# Has anyone brought a horse from Stephen Hendry in Kent



## Gucci_b (18 March 2009)

as above, any info a great help pls. thanks 
	
	
		
		
	


	




 or p.m me pls.


----------



## Eira (18 March 2009)

Is he Kent Horse Producers ?


----------



## Gucci_b (18 March 2009)

[ QUOTE ]
Is he Kent Horse Producers ? 
	
	
		
		
	


	





[/ QUOTE ]

Yes.....


----------



## Eira (18 March 2009)

Went to look at a horse from there before we bought Sol ... he was nice (Stephen)  the horse was nice enough , tad overpriced but nice enough ... saying that I clearly didn't buy the horse so I have no idea if it was as knackered as my current steed ! 


Not sure but I think Firewalls coloured came from him too (not directly though I don't think ! )


----------



## Angelbones (18 March 2009)

I went with a friend and was very unimpressed. He seemed nice enough but I didn't like the yard and the horses in the field were covered in some kind of skin rash that he tried to explain away, and one had a leg injury from (he said) getting caught in wire but it only had a tatty filthy  bandage hanging off it. The horse we went to see bit me too. I was glad to leave. 

As you can tell my impressions weren't good but as we didn't actually ride anything there I couldn't tell you if they were any good or as advertised. 

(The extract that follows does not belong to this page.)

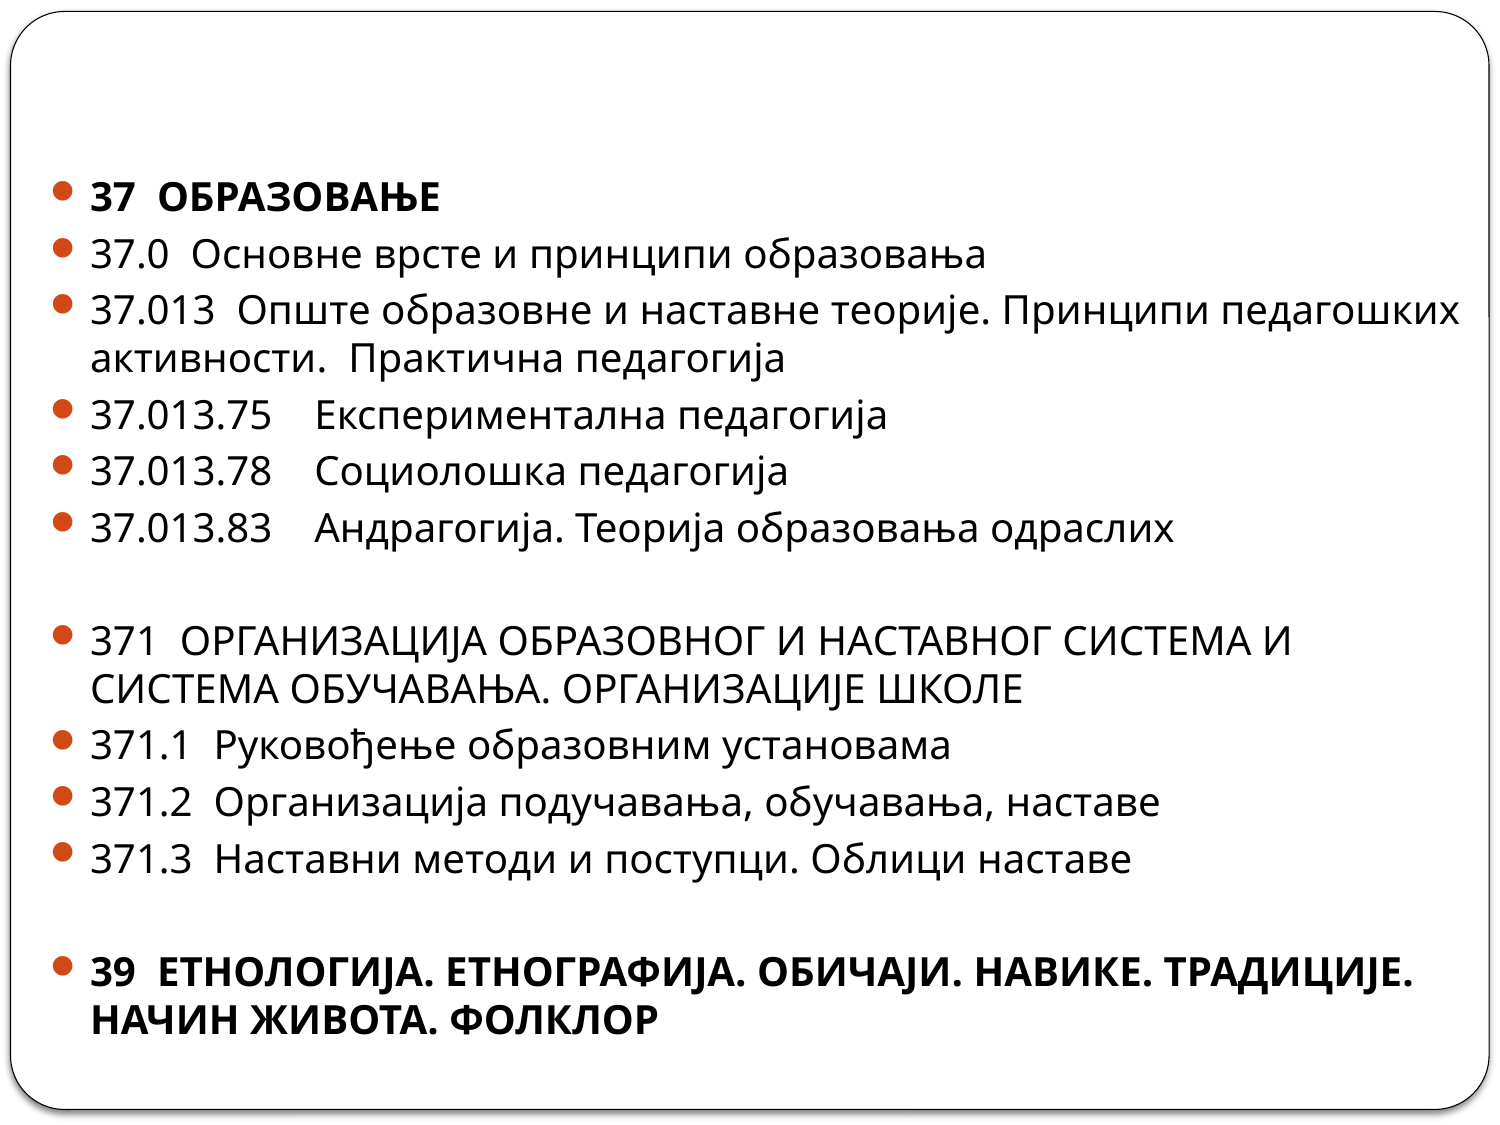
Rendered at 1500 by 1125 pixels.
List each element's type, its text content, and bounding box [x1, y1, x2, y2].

list 37 ОБРАЗОВАЊЕ 37.0 Основне врсте и принципи образовања 37.013 Опште образовне и наставне теорије. Принципи педагошких активности. Практична педагогија 37.013.75 Експериментална педагогија 37.013.78 Социолошка педагогија 37.013.83 Андрагогија. Теорија образовања одраслих 371 ОРГАНИЗАЦИЈА ОБРАЗОВНОГ И НАСТАВНОГ СИСТЕМА И СИСТЕМА ОБУЧАВАЊА. ОРГАНИЗАЦИЈЕ ШКОЛЕ 371.1 Руковођење образовним установама 371.2 Организација подучавања, обучавања, наставе 371.3 Наставни методи и поступци. Облици наставе 39 ЕТНОЛОГИЈА. ЕТНОГРАФИЈА. ОБИЧАЈИ. НАВИКЕ. ТРАДИЦИЈЕ. НАЧИН ЖИВОТА. ФОЛКЛОР [35, 164, 1500, 1055]
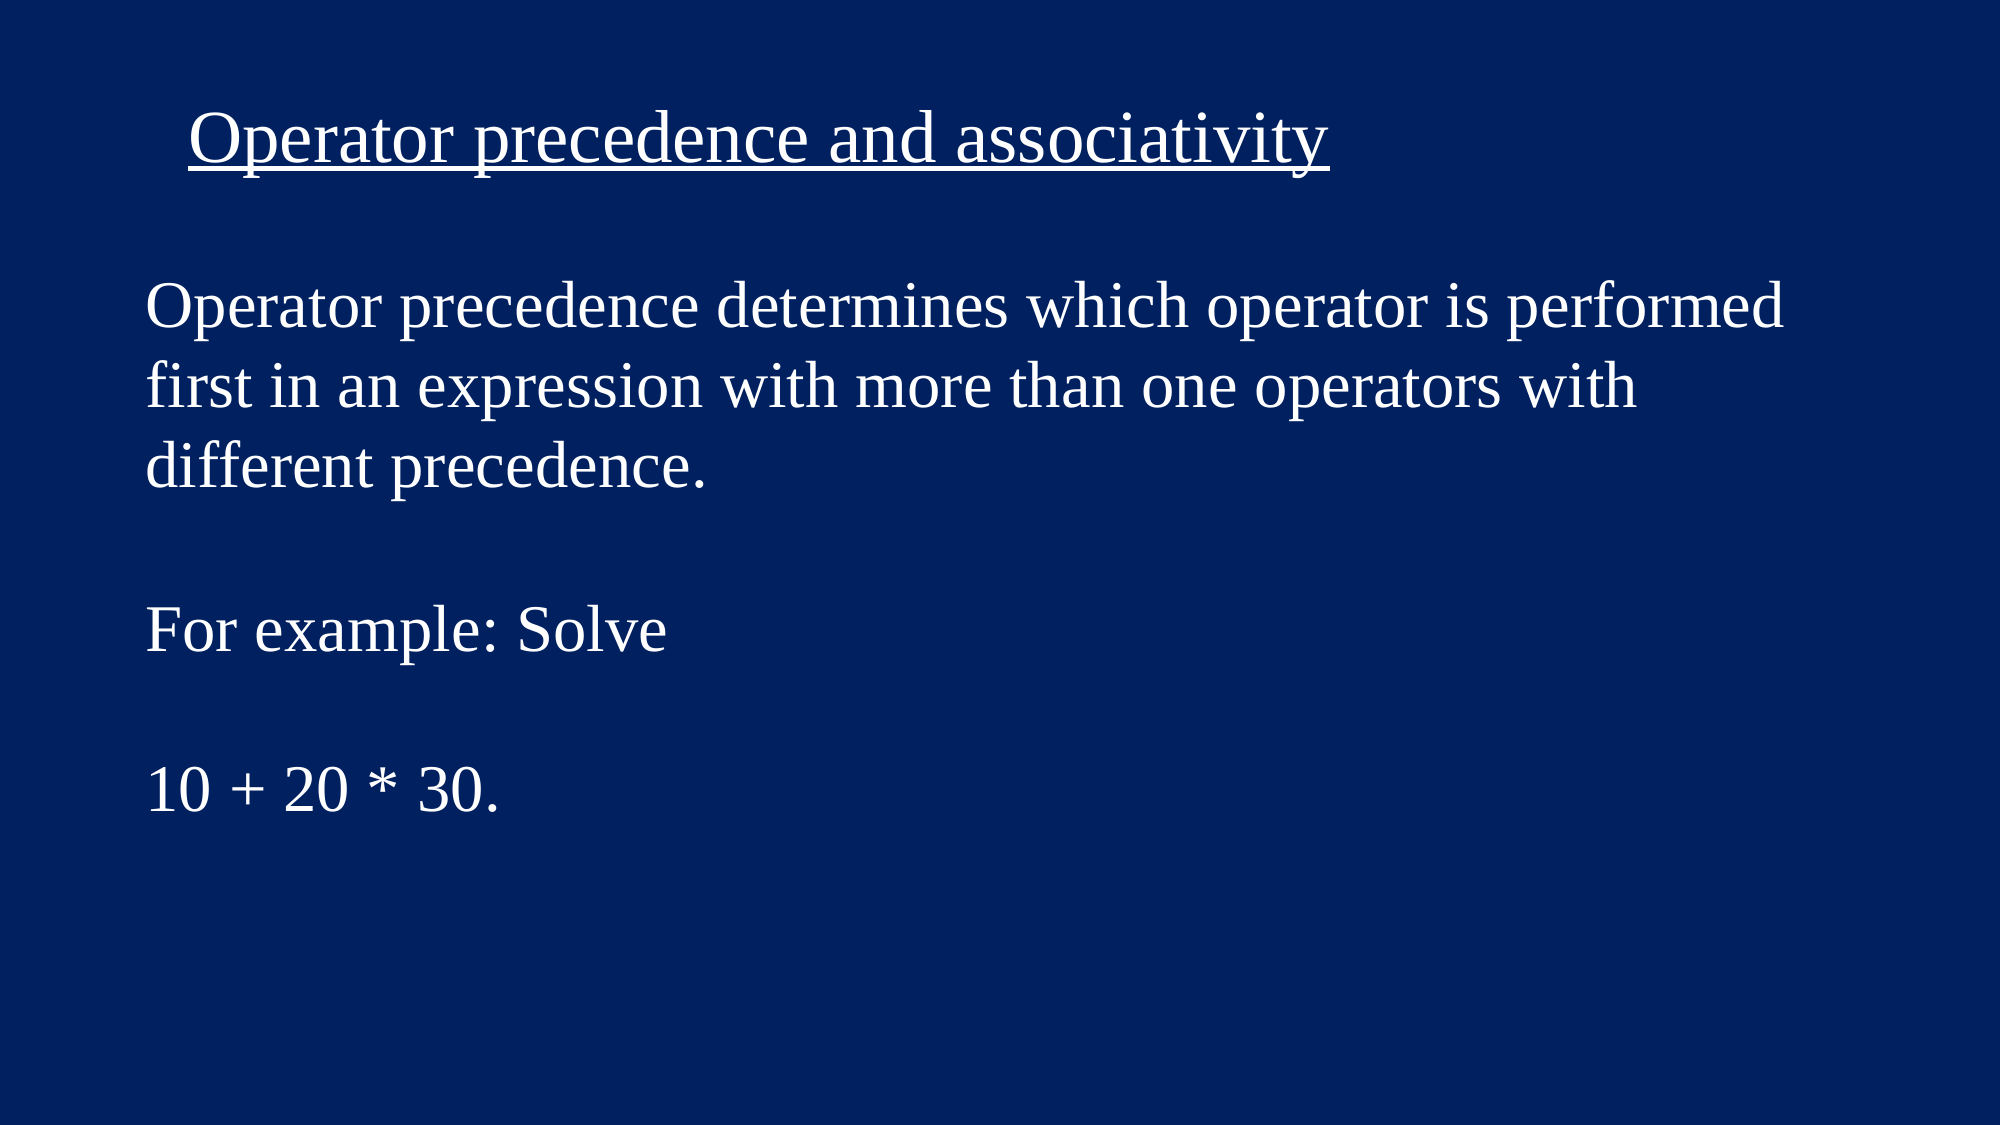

I'm always kind of alarmed when you say what you are looking for at these yards and it seems that if the first one doesn't suit you, then you get shown another one that could do the job, and then another that could do the job etc...and we all know how tough it is to find a good allrounder, let alone have a string of them for sale.


----------



## Weezy (18 March 2009)

Not the snooker player then...


----------



## Angelbones (18 March 2009)

Well he did have balls I'll give him that!


----------



## ForeverBroke_ (18 March 2009)

i've pm'ed you. ive been totally emotionally disgusted with that man since the day i went on his yard. Who keeps a horse tied in a horse box as its 'stable' in the height of summer? with no turn out.  it was like an oven. Poor poor boy. More detals in pm. x


----------



## ForeverBroke_ (18 March 2009)

"not sure why i put emotionally haha..that sounded weird.


----------



## Gucci_b (18 March 2009)

Thank you for all the p.m's so far


----------



## ForeverBroke_ (18 March 2009)

no worries


----------



## Quarrybank (18 March 2009)

I know 2 friends who's bought from him, &amp; both horses have been exactly what he said &amp; what they wanted.
I went with one to view, &amp; it is a tatty place &amp; the sand school isn't great, but he's got a good eye for a horse &amp; both friends are pleased with their purchases.


----------



## Firewell (19 March 2009)

Yeah my ex coloured horse came from his yard before i brought him. When I brought him he was nackered but thats not say he was when he came out of stephens yard... He was a lovely easy horse though.
A girl from my old livery yard brought a 5yr old from him. Nothing amazing but a nice RC allrounder type. She paid imo 1 grand too much as he was quite green but hes a nice, safe and kind horse with no health problems!


----------